**WHAT YOU NEED TO DO:**
Once you find the line with "part: (723, 411) -> (1143, 380), added" in the entries below, return exactly every line from it through the line with "text: (1480, 525) -> (1037, 368), 37 -> 55".

**EXERCISE DATA:**
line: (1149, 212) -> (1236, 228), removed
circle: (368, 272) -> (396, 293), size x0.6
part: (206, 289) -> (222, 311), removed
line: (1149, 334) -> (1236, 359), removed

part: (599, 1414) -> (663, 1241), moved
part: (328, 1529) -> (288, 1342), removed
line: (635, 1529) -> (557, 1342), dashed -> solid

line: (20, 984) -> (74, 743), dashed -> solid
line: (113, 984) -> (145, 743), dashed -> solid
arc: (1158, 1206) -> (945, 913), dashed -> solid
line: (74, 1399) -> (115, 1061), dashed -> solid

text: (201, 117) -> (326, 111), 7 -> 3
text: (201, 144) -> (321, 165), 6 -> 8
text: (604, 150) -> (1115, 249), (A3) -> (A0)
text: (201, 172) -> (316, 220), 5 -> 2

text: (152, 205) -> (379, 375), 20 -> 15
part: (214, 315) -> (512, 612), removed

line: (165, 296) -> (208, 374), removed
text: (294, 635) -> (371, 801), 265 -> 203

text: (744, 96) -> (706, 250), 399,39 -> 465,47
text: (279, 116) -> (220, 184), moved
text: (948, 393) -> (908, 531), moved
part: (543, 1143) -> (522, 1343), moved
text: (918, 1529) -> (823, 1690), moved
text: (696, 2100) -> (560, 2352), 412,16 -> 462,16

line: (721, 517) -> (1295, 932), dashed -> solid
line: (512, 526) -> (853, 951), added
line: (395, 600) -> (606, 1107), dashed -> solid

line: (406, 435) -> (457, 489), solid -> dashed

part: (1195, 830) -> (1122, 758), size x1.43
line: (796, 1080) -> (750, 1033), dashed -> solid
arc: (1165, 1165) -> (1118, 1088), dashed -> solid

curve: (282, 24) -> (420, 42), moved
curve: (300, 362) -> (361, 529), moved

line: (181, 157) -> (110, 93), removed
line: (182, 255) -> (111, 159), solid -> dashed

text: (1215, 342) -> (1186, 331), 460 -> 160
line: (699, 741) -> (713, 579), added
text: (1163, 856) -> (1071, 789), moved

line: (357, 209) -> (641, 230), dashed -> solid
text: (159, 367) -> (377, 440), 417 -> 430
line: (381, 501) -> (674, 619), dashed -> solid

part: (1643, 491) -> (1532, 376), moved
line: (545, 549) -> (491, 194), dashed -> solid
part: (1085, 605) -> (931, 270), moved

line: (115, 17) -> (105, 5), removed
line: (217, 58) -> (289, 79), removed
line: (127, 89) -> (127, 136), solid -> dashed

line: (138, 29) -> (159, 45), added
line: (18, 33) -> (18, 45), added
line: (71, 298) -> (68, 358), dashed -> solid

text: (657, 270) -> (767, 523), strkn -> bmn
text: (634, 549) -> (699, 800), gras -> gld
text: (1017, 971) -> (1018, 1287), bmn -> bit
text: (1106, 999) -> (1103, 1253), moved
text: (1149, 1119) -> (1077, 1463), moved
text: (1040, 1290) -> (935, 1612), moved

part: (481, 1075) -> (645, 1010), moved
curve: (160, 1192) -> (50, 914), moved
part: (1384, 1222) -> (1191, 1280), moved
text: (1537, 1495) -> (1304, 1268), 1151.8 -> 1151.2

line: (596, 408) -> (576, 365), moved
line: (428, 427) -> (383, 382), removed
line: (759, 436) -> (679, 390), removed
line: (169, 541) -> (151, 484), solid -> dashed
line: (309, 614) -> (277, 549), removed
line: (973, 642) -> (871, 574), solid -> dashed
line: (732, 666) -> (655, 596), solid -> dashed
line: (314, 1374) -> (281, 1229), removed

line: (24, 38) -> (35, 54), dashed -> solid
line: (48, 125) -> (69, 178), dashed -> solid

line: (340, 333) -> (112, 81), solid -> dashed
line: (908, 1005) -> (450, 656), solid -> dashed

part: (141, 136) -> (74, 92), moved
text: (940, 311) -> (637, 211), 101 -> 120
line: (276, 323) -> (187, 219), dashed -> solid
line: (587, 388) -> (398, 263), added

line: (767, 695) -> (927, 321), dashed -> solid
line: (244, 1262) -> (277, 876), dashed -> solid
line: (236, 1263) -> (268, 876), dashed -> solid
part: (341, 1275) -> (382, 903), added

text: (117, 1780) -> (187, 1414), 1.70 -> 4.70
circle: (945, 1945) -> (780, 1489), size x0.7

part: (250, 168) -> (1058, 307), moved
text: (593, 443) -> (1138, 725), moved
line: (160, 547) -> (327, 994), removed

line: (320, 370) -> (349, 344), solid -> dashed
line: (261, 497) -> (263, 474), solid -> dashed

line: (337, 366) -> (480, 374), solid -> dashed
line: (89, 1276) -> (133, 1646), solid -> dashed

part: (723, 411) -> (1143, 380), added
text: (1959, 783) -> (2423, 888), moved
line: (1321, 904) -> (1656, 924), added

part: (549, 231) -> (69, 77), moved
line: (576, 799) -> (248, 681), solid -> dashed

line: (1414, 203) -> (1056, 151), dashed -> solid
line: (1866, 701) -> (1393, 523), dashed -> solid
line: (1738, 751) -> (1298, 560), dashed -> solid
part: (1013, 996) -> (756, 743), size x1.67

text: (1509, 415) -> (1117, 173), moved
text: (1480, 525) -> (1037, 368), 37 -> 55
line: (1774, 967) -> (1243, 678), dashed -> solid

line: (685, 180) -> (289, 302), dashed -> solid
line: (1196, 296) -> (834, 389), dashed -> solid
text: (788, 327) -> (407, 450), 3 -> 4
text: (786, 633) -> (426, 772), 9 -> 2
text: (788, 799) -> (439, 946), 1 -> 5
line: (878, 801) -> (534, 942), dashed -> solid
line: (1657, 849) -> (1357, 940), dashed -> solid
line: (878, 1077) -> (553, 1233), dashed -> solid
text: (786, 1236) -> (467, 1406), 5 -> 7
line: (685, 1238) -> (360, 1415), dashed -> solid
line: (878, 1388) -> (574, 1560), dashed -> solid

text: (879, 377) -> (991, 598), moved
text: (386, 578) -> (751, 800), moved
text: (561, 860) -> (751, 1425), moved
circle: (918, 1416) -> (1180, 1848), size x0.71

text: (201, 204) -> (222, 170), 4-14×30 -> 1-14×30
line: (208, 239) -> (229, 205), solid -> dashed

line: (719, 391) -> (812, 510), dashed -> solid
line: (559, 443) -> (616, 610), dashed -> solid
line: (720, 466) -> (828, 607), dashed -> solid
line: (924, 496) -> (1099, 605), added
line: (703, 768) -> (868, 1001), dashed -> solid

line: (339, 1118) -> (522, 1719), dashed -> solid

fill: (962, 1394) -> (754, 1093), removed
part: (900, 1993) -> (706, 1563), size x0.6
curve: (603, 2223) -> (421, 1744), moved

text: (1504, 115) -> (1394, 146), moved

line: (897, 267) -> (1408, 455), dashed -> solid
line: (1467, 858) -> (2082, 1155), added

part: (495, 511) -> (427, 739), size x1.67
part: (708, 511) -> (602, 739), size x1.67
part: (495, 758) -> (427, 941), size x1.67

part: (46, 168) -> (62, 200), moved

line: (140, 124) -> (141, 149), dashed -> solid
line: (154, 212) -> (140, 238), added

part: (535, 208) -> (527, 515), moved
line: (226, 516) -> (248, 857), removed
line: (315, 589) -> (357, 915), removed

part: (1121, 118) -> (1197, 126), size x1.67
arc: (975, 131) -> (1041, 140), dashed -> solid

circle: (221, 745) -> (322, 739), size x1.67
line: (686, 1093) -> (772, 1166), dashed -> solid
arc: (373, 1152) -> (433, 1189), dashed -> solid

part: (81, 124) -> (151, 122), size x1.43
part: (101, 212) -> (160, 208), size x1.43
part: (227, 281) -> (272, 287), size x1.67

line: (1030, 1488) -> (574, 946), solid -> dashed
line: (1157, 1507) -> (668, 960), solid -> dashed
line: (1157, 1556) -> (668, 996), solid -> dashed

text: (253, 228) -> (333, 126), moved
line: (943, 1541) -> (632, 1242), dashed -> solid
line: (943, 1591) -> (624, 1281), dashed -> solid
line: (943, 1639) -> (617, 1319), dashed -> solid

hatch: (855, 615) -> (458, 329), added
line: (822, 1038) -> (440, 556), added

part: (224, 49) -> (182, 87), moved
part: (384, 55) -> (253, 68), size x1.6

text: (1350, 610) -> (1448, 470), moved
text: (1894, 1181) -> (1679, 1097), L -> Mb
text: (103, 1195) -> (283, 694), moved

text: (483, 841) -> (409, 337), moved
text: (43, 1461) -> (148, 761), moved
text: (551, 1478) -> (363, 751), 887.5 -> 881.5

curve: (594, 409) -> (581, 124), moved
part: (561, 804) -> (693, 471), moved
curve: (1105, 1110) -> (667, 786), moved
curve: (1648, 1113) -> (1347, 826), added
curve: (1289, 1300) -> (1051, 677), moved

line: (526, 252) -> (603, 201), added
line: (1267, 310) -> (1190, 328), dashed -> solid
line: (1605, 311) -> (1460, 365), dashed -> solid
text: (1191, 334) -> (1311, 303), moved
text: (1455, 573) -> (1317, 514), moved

**PROBLEM SOLUTION:**
part: (723, 411) -> (1143, 380), added
text: (1959, 783) -> (2423, 888), moved
line: (1321, 904) -> (1656, 924), added

part: (549, 231) -> (69, 77), moved
line: (576, 799) -> (248, 681), solid -> dashed

line: (1414, 203) -> (1056, 151), dashed -> solid
line: (1866, 701) -> (1393, 523), dashed -> solid
line: (1738, 751) -> (1298, 560), dashed -> solid
part: (1013, 996) -> (756, 743), size x1.67

text: (1509, 415) -> (1117, 173), moved
text: (1480, 525) -> (1037, 368), 37 -> 55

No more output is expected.